Hi everyone, I am looking to replace my old Parker fountain pen with something a little nicer, but probably nothing over $150. There are many choices of online retailers, but I would like to choose a pen based on its feel as well as its looks. To this end, does anyone know of any brick and mortar stores in the Bay Area that might have a diverse selection of fountain pens from several different brands? Thanks.


----------



## dknt88 (Feb 2, 2007)

Hi Dr.K,

I did a quick search on Yelp, and discovered a thread of someone else who was looking for medium priced fountain pens...

Soem art supply stores like Pearl Paint, Flax, (obviously the Montblanc stores) were suggested...

Also, here's a quote from another guy who responded:

"There's a new fountain pen shop located near Union Square on Sutter Street between Grant and Kearny Street. It's next to a small restaurant and the post office. They carry a decent selection of the good stuff such as Montegrappa, Parker, Visconti,etc."

The best thing would be to just try asking one of the employees (find an "educated" one, not someone who "just works" there) at one of those stores listed above where they'd recommend...If it's anything like watch folks, I imagine pen people will know which direction to steer you in. 
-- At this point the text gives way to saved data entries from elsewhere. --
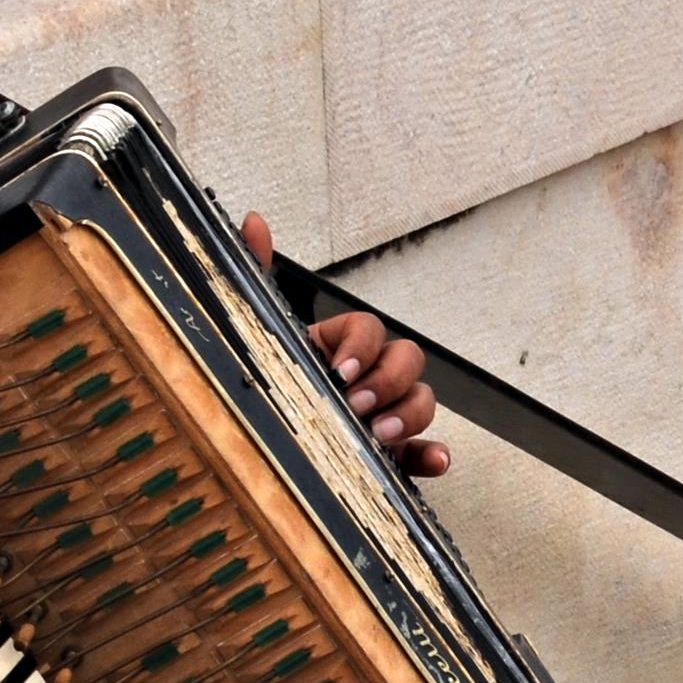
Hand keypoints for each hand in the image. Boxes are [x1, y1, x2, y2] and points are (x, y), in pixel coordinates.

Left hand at [240, 212, 449, 476]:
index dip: (361, 347)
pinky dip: (433, 456)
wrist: (249, 441)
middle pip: (407, 359)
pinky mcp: (391, 453)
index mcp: (337, 344)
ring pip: (421, 399)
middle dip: (388, 380)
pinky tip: (433, 462)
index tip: (338, 371)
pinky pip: (425, 451)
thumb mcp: (253, 329)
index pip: (368, 328)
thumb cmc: (262, 380)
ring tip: (380, 434)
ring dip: (410, 414)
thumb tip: (254, 221)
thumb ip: (252, 274)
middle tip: (357, 404)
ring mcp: (384, 412)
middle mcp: (368, 375)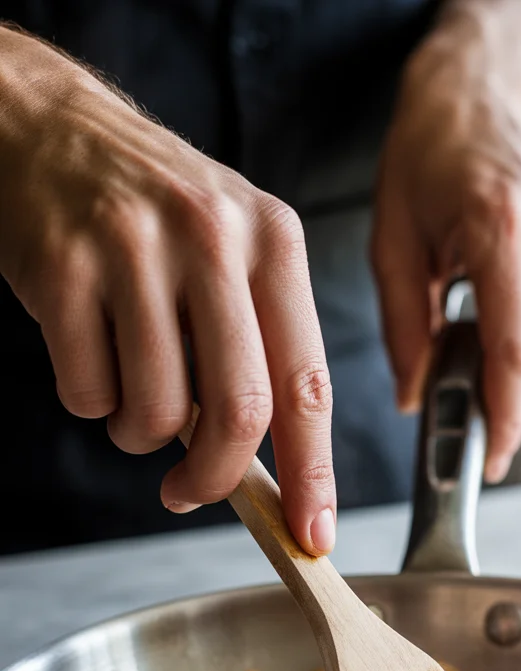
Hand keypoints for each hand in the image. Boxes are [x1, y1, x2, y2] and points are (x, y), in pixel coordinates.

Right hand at [0, 27, 335, 553]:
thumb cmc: (153, 211)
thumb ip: (260, 345)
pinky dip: (90, 401)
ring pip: (156, 412)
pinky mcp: (62, 266)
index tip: (313, 535)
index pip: (308, 382)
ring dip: (140, 434)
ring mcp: (133, 248)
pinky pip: (87, 392)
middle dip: (215, 478)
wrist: (46, 126)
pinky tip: (89, 351)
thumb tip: (274, 470)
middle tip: (189, 491)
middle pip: (240, 411)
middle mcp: (213, 238)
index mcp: (273, 241)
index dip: (314, 473)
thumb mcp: (232, 249)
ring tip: (131, 389)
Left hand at [371, 28, 520, 482]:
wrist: (478, 92)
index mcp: (499, 223)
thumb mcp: (391, 241)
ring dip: (509, 336)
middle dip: (494, 380)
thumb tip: (417, 399)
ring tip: (476, 289)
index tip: (491, 459)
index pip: (512, 348)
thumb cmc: (426, 159)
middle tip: (458, 380)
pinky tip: (507, 267)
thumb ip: (402, 329)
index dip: (504, 416)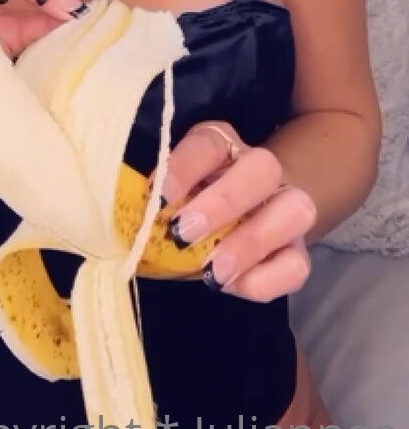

Sorry I couldn't be of more help...


Good luck

-Darin


----------



## Dr.K (Mar 9, 2007)

dknt88 said:


> H
> Also, here's a quote from another guy who responded:
> 
> "There's a new fountain pen shop located near Union Square on Sutter Street between Grant and Kearny Street. It's next to a small restaurant and the post office. They carry a decent selection of the good stuff such as Montegrappa, Parker, Visconti,etc."


That's great, thanks a lot. When I did a google search for "pen stores near San Francisco" all I got were useless hits with a "did you mean _pet_ stores?" at the top of the page. I'll definitely swing by Union square this weekend and check that store out.


----------